Experts believe that more than 640 buildings throughout the Inland Empire are capable of collapsing in the case of a major earthquake.
The Inland Empire is an area east of Los Angeles that consists of San Bernardino and Riverside Counties. Three of California’s most hazardous faults—the San Jacinto, the Cucamonga and the San Andreas, intersect in this area. To understand how serious this is, consider the fact that the San Andreas fault is easily capable of giving off a magnitude 8 earthquake.
The soil that lies underneath the Inland Empire is not ideal for earthquake safety. The area is built upon a basin that consists of loose sediment. The ground would rock in such a way that would resemble a bowl of jelly if a serious earthquake happened.
Unreinforced masonry buildings are extremely unsafe when it comes to earthquakes. Even a moderate earthquake can crumble an unreinforced brick building. Unreinforced brick buildings make up a large cause of deaths in earthquakes. In 1933, 120 people died in Long Beach when brick buildings collapsed upon people. The Loma Prieta earthquake of 1989 and the Sylmar Earthquake of 1971 also testified to the dangers of unreinforced brick buildings. In 2003, a 6.5 earthquake that hit Paso Robles resulted in two people who were crushed under collapsed buildings.
Retrofitting brick buildings involves steel beams, braces and rods to support bricks in such a way where bricks would not come apart from shaking. The cost of retrofitting a building can cost from about $30,000 to $100,000.
The Inland Empire is generally a less glitzy area with a high percentage of lower-income people.

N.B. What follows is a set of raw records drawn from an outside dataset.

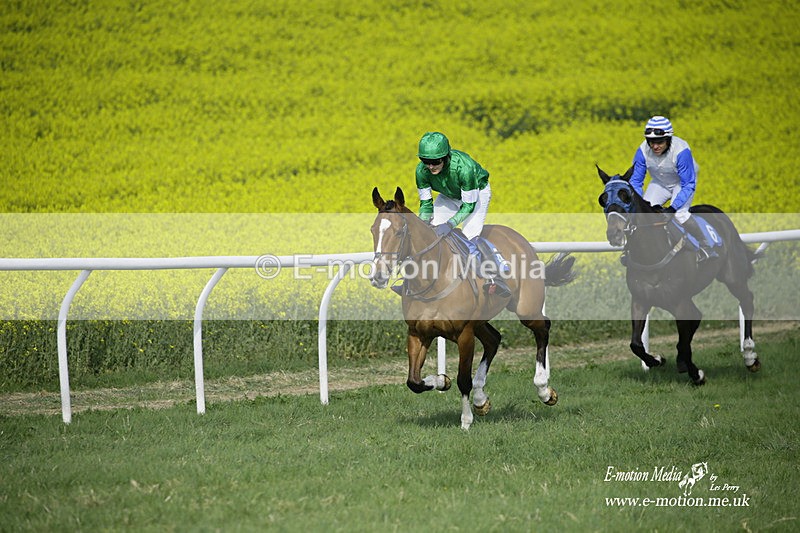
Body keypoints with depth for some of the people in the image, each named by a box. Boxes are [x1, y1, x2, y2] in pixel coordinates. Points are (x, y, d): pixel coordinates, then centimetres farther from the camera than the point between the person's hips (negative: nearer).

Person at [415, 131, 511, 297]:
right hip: (448, 196, 5)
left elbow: (469, 205, -32)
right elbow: (426, 202, -14)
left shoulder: (464, 167, -41)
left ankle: (495, 278, -14)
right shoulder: (422, 170, -27)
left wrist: (450, 224, -42)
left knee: (470, 237, -22)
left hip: (477, 193, -5)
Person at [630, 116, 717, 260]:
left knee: (680, 213, -27)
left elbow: (688, 185, -31)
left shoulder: (681, 151, -37)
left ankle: (706, 248, -12)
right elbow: (635, 180, -15)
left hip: (682, 183, -4)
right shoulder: (643, 151, -26)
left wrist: (673, 208, -39)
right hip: (659, 183, 4)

This is one of the reasons why change has been slow to come. Business owners claim that the costs of retrofitting are too much, and that they should not be forced to flip the bill for such improvements. They don’t believe that preparing for a big earthquake is a priority, and that there are more important things to think about, like the area’s not-so-great economy. There is no public funding to help these businesses retrofit.
Throughout California, the amount of unreinforced brick buildings varies per city and neighborhood. In Rancho Cucamonga, only one fenced off unreinforced building remains. In Redlands, 74 addresses are known to be unreinforced. In Los Angeles, only three unretrofitted buildings still stand after several decades of hunting down 8,080 unretrofitted buildings.